Content starts

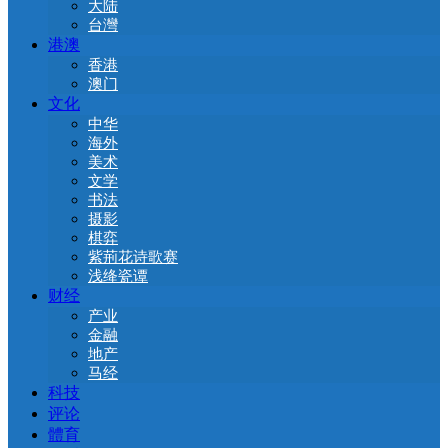
大陆
台灣
港澳
香港
澳门
文化
中华
海外
美术
文学
书法
摄影
棋弈
紫荊花诗歌赛
浅绛瓷谭
财经
产业
金融
地产
马经
科技
评论
體育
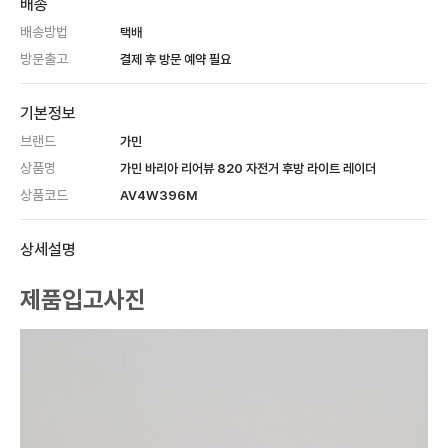
배송
배송방법
택배
방문출고
결제 후 방문 예약 필요
기본정보
브랜드
가민
상품명
가민 바리아 리어뷰 820 자전거 후방 라이트 레이더
상품코드
AV4W396M
상세설명
제품입고사진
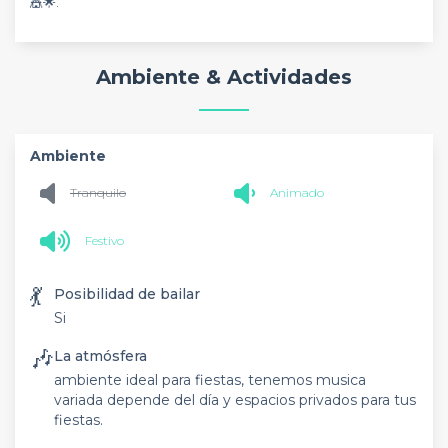
🎪🌟.
Ambiente & Actividades
Ambiente
Tranquilo
Animado
Festivo
💃
Posibilidad de bailar
Si
🎶
La atmósfera
ambiente ideal para fiestas, tenemos musica
variada depende del día y espacios privados para tus
fiestas.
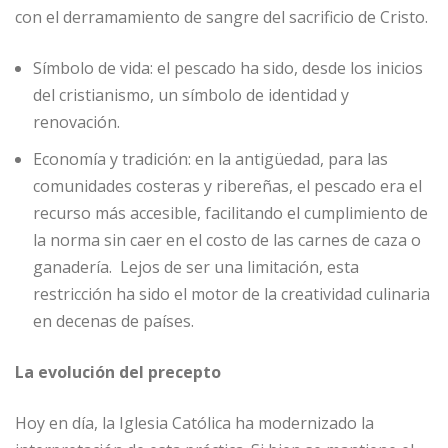
con el derramamiento de sangre del sacrificio de Cristo.
Símbolo de vida: el pescado ha sido, desde los inicios
del cristianismo, un símbolo de identidad y
renovación.
Economía y tradición: en la antigüedad, para las
comunidades costeras y ribereñas, el pescado era el
recurso más accesible, facilitando el cumplimiento de
la norma sin caer en el costo de las carnes de caza o
ganadería. Lejos de ser una limitación, esta
restricción ha sido el motor de la creatividad culinaria
en decenas de países.
La evolución del precepto
Hoy en día, la Iglesia Católica ha modernizado la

Content ends

When the listing is transcribed, every line must match the original exactly, and the pictures must be left out.

大陆
台灣
港澳
香港
澳门
文化
中华
海外
美术
文学
书法
摄影
棋弈
紫荊花诗歌赛
浅绛瓷谭
财经
产业
金融
地产
马经
科技
评论
體育
배송
배송방법
택배
방문출고
결제 후 방문 예약 필요
기본정보
브랜드
가민
상품명
가민 바리아 리어뷰 820 자전거 후방 라이트 레이더
상품코드
AV4W396M
상세설명
제품입고사진
🎪🌟.
Ambiente & Actividades
Ambiente
Tranquilo
Animado
Festivo
💃
Posibilidad de bailar
Si
🎶
La atmósfera
ambiente ideal para fiestas, tenemos musica
variada depende del día y espacios privados para tus
fiestas.
con el derramamiento de sangre del sacrificio de Cristo.
Símbolo de vida: el pescado ha sido, desde los inicios
del cristianismo, un símbolo de identidad y
renovación.
Economía y tradición: en la antigüedad, para las
comunidades costeras y ribereñas, el pescado era el
recurso más accesible, facilitando el cumplimiento de
la norma sin caer en el costo de las carnes de caza o
ganadería. Lejos de ser una limitación, esta
restricción ha sido el motor de la creatividad culinaria
en decenas de países.
La evolución del precepto
Hoy en día, la Iglesia Católica ha modernizado la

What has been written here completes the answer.